- **Problem description**: Restate word for word the span that opens with the line containing "小姐问：网上怎么申请办理POS机？" and closes with the final line of the data; give only those lines.

- **Entries supplied**:
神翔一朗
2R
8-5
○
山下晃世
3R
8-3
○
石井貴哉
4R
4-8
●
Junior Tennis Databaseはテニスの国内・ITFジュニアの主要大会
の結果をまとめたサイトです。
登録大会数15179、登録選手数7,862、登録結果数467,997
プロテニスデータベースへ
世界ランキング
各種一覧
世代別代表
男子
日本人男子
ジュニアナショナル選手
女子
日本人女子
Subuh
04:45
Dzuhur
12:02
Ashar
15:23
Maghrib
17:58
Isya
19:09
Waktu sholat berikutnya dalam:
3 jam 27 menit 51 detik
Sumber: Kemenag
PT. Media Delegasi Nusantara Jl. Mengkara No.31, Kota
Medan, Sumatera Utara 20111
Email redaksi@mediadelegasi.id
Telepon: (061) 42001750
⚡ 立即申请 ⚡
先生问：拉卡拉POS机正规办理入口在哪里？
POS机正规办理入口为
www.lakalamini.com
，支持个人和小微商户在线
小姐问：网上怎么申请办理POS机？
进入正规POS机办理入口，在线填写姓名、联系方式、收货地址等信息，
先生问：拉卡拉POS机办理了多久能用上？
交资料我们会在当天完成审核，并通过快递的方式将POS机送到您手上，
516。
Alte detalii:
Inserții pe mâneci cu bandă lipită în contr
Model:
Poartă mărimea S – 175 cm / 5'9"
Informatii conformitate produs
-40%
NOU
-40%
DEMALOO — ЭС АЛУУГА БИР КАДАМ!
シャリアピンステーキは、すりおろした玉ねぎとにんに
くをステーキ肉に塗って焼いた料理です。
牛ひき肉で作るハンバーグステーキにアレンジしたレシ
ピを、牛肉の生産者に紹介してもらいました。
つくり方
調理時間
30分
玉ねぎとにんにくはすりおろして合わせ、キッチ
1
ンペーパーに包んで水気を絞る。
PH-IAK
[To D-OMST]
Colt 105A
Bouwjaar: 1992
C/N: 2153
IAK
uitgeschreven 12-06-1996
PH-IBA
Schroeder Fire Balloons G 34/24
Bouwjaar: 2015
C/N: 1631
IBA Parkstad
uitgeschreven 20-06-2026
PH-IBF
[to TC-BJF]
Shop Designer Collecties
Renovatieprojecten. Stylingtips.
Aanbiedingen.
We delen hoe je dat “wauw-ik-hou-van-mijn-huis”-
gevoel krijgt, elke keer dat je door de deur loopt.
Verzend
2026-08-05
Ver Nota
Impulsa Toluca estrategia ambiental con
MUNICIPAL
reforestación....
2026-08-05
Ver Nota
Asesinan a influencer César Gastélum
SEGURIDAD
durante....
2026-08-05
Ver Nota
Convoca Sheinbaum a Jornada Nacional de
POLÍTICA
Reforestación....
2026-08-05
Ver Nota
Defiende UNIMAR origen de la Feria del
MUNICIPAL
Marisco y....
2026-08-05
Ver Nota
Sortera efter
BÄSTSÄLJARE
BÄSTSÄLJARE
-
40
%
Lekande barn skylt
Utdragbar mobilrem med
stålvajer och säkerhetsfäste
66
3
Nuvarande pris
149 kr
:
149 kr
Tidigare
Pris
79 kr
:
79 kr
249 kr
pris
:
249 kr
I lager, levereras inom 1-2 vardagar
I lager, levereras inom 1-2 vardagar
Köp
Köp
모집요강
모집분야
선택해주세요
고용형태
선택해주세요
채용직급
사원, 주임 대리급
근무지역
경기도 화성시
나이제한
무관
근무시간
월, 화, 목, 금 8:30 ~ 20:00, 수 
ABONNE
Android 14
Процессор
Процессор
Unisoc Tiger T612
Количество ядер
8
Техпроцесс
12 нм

- **Result of this exercise**:
小姐问：网上怎么申请办理POS机？
进入正规POS机办理入口，在线填写姓名、联系方式、收货地址等信息，
先生问：拉卡拉POS机办理了多久能用上？
交资料我们会在当天完成审核，并通过快递的方式将POS机送到您手上，
516。
Alte detalii:
Inserții pe mâneci cu bandă lipită în contr
Model:
Poartă mărimea S – 175 cm / 5'9"
Informatii conformitate produs
-40%
NOU
-40%
DEMALOO — ЭС АЛУУГА БИР КАДАМ!
シャリアピンステーキは、すりおろした玉ねぎとにんに
くをステーキ肉に塗って焼いた料理です。
牛ひき肉で作るハンバーグステーキにアレンジしたレシ
ピを、牛肉の生産者に紹介してもらいました。
つくり方
調理時間
30分
玉ねぎとにんにくはすりおろして合わせ、キッチ
1
ンペーパーに包んで水気を絞る。
PH-IAK
[To D-OMST]
Colt 105A
Bouwjaar: 1992
C/N: 2153
IAK
uitgeschreven 12-06-1996
PH-IBA
Schroeder Fire Balloons G 34/24
Bouwjaar: 2015
C/N: 1631
IBA Parkstad
uitgeschreven 20-06-2026
PH-IBF
[to TC-BJF]
Shop Designer Collecties
Renovatieprojecten. Stylingtips.
Aanbiedingen.
We delen hoe je dat “wauw-ik-hou-van-mijn-huis”-
gevoel krijgt, elke keer dat je door de deur loopt.
Verzend
2026-08-05
Ver Nota
Impulsa Toluca estrategia ambiental con
MUNICIPAL
reforestación....
2026-08-05
Ver Nota
Asesinan a influencer César Gastélum
SEGURIDAD
durante....
2026-08-05
Ver Nota
Convoca Sheinbaum a Jornada Nacional de
POLÍTICA
Reforestación....
2026-08-05
Ver Nota
Defiende UNIMAR origen de la Feria del
MUNICIPAL
Marisco y....
2026-08-05
Ver Nota
Sortera efter
BÄSTSÄLJARE
BÄSTSÄLJARE
-
40
%
Lekande barn skylt
Utdragbar mobilrem med
stålvajer och säkerhetsfäste
66
3
Nuvarande pris
149 kr
:
149 kr
Tidigare
Pris
79 kr
:
79 kr
249 kr
pris
:
249 kr
I lager, levereras inom 1-2 vardagar
I lager, levereras inom 1-2 vardagar
Köp
Köp
모집요강
모집분야
선택해주세요
고용형태
선택해주세요
채용직급
사원, 주임 대리급
근무지역
경기도 화성시
나이제한
무관
근무시간
월, 화, 목, 금 8:30 ~ 20:00, 수 
ABONNE
Android 14
Процессор
Процессор
Unisoc Tiger T612
Количество ядер
8
Техпроцесс
12 нм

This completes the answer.